» Task item: Will you output all of the data below exactly, omitting the images?

» Material provided:
BEGIN

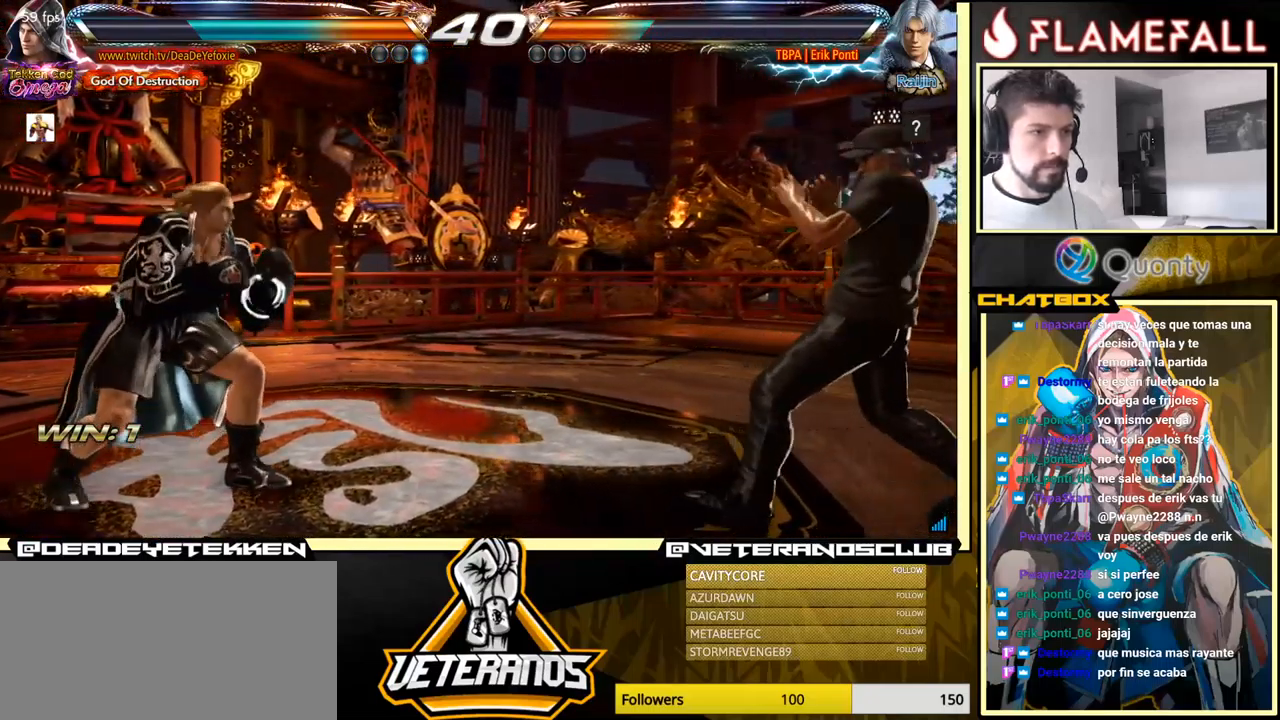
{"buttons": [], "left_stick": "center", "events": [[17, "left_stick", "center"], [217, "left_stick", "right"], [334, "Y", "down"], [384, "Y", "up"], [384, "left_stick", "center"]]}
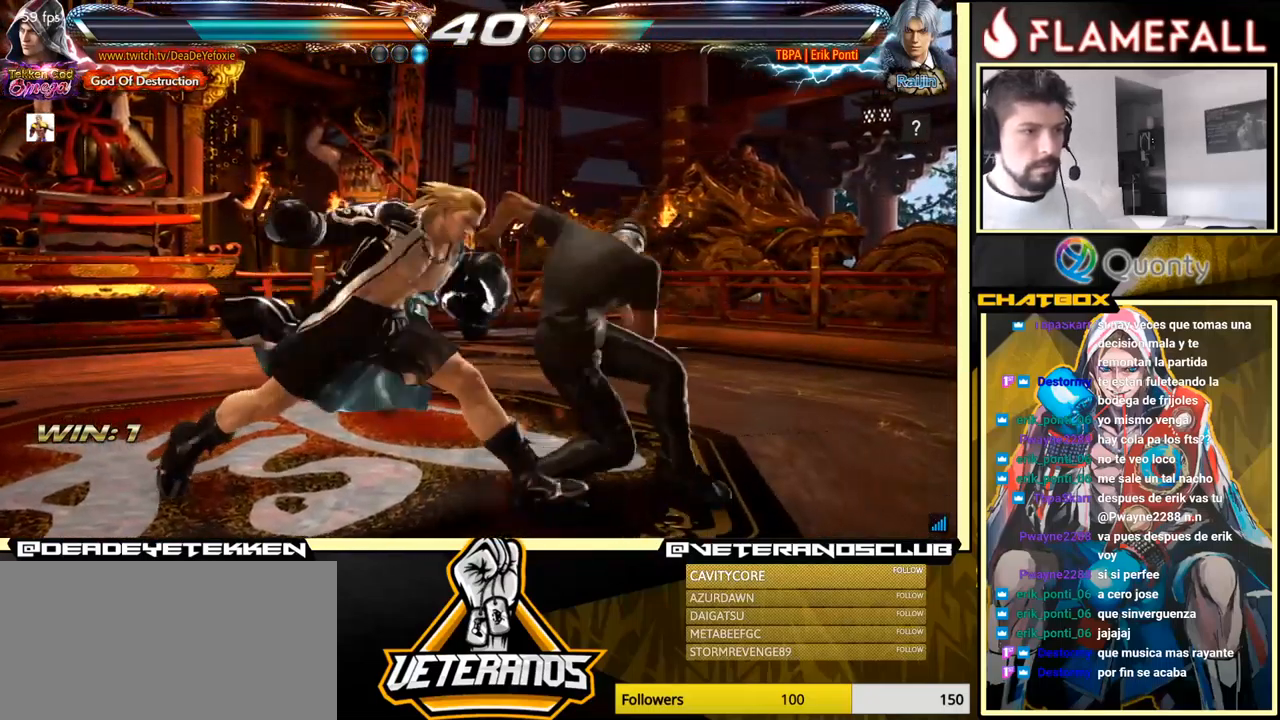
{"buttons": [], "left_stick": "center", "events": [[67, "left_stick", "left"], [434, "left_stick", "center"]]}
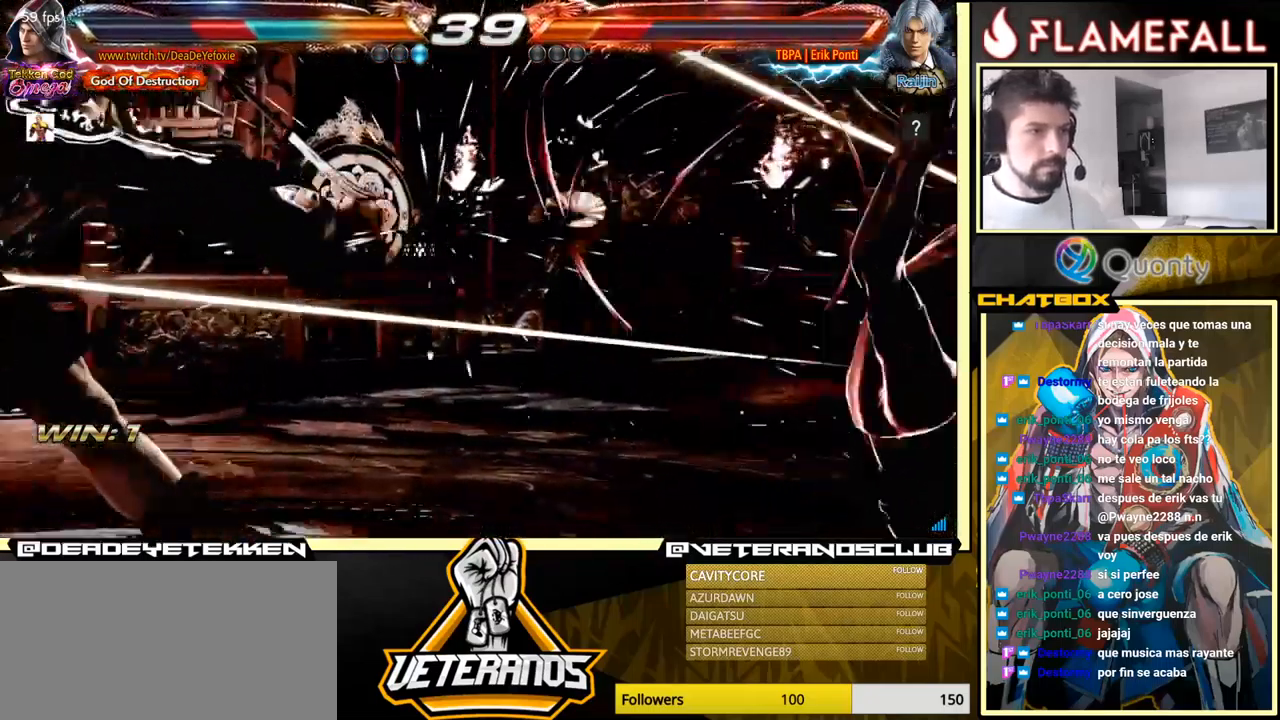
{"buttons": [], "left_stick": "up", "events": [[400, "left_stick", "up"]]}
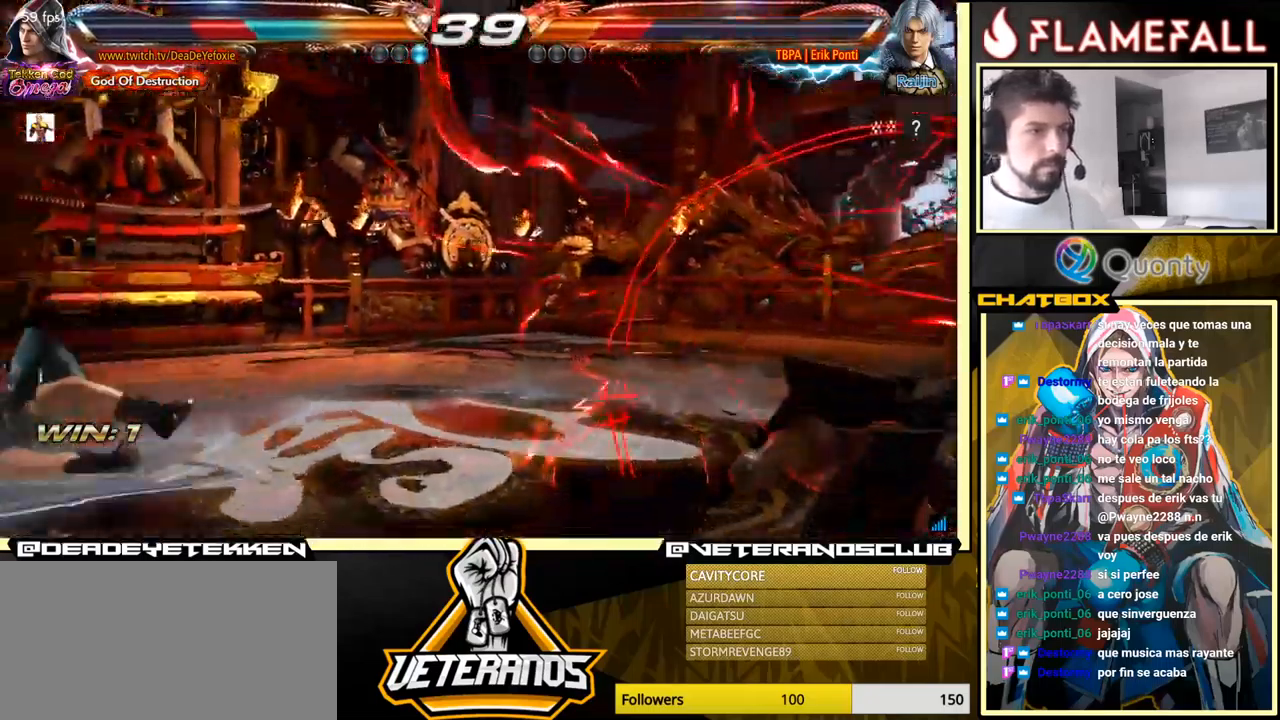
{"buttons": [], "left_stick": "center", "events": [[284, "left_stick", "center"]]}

END

» Answer for this exercise:
{"buttons": [], "left_stick": "center", "events": [[17, "left_stick", "center"], [217, "left_stick", "right"], [334, "Y", "down"], [384, "Y", "up"], [384, "left_stick", "center"]]}
{"buttons": [], "left_stick": "center", "events": [[67, "left_stick", "left"], [434, "left_stick", "center"]]}
{"buttons": [], "left_stick": "up", "events": [[400, "left_stick", "up"]]}
{"buttons": [], "left_stick": "center", "events": [[284, "left_stick", "center"]]}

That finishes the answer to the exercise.